$58.3 Million held in Swiss accounts by 92 Sri Lankans
Ninety-two Sri Lankan citizens hold a total of $58.3 million in 129 Swiss bank accounts, according to data released by the International Consortium of Investigative Journalists (ICIJ) and leaked by an HSBC whistleblower.
The maximum amount of money associated with a client connected to Sri Lanka was $10.7 million while the island nation is ranked #112 among the countries with the largest dollar amounts in the leaked Swiss files.
According to Swiss Leaks, 88 client accounts were opened between 1974 and 2006 and linked to 129 bank accounts. Of the 92 total clients 18% have a Sri Lankan passport or nationality.
ICIJ notes that each client could be linked to more than one country and that there are more than 19,000 clients not associated with any country.
It’s not illegal to have accounts in Switzerland, which is known for its banking secrecy, but it raises questions about the transparency of public funds, particularly at a time when Sri Lanka is probing massive frauds and corruption during the previous regime and attempting to locate hidden wealth.

- **Given entries**
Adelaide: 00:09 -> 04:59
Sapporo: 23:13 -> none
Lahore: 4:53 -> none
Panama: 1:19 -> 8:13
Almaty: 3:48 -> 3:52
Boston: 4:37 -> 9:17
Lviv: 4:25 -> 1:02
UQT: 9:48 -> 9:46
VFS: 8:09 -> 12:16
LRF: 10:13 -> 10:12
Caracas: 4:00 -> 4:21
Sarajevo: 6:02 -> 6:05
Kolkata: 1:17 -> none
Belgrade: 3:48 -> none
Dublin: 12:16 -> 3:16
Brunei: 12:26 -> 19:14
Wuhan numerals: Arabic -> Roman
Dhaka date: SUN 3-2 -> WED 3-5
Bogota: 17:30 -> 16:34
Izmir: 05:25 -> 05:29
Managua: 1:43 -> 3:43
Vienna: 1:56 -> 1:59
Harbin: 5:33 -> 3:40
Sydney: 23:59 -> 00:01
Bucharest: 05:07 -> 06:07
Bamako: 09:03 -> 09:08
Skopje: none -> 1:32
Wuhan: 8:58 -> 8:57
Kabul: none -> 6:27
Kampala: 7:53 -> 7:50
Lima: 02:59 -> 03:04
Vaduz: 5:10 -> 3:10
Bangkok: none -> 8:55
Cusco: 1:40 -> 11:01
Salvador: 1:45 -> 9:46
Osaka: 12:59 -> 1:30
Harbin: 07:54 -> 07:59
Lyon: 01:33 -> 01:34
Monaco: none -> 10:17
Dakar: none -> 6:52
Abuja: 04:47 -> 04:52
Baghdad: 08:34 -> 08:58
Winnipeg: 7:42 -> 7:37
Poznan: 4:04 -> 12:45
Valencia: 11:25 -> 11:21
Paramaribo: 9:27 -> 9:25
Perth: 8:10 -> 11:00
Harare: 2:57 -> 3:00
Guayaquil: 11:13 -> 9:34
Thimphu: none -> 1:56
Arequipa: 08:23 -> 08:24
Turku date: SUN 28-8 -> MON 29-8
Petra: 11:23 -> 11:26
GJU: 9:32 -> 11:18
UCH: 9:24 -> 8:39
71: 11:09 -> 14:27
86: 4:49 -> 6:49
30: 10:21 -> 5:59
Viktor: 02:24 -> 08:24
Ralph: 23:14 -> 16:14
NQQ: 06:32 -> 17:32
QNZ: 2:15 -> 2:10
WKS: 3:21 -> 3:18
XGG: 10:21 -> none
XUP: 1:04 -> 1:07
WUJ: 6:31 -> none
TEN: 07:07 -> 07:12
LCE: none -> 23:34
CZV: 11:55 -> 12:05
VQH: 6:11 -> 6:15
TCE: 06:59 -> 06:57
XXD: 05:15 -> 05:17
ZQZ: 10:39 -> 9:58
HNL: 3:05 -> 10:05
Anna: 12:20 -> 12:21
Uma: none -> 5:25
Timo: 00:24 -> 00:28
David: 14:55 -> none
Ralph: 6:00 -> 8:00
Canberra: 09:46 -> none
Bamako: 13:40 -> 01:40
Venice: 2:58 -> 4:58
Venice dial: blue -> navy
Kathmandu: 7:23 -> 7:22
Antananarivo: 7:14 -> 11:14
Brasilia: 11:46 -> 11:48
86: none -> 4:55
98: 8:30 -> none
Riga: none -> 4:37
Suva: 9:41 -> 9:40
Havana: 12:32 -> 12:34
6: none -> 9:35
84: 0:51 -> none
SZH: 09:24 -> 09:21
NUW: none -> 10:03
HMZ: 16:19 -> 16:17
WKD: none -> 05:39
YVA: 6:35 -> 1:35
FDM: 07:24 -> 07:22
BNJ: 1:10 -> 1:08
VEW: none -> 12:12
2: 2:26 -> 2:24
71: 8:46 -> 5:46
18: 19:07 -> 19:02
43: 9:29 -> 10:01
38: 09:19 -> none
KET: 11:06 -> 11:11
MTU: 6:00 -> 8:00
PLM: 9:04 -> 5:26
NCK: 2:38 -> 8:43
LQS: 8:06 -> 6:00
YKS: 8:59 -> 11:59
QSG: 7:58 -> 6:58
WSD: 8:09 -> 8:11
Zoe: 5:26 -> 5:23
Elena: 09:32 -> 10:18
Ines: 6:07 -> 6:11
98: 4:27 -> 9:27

- **Problem to work on**
Please answer from the article on Swiss bank accounts: what rank does Sri Lanka hold among the countries with the largest dollar amounts in the leaked Swiss files?

- **Answer to this problem**
#112